Requirement: Each line below is to be set down again exactly.
:::
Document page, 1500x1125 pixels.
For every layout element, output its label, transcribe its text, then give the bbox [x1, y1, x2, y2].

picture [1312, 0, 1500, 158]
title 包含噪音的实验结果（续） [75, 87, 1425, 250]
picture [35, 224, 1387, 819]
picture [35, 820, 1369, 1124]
:::
Solution to the problem:
Document page, 1500x1125 pixels.
For every layout element, output its label, transcribe its text, then give the bbox [x1, y1, x2, y2].

picture [1312, 0, 1500, 158]
title 包含噪音的实验结果（续） [75, 87, 1425, 250]
picture [35, 224, 1387, 819]
picture [35, 820, 1369, 1124]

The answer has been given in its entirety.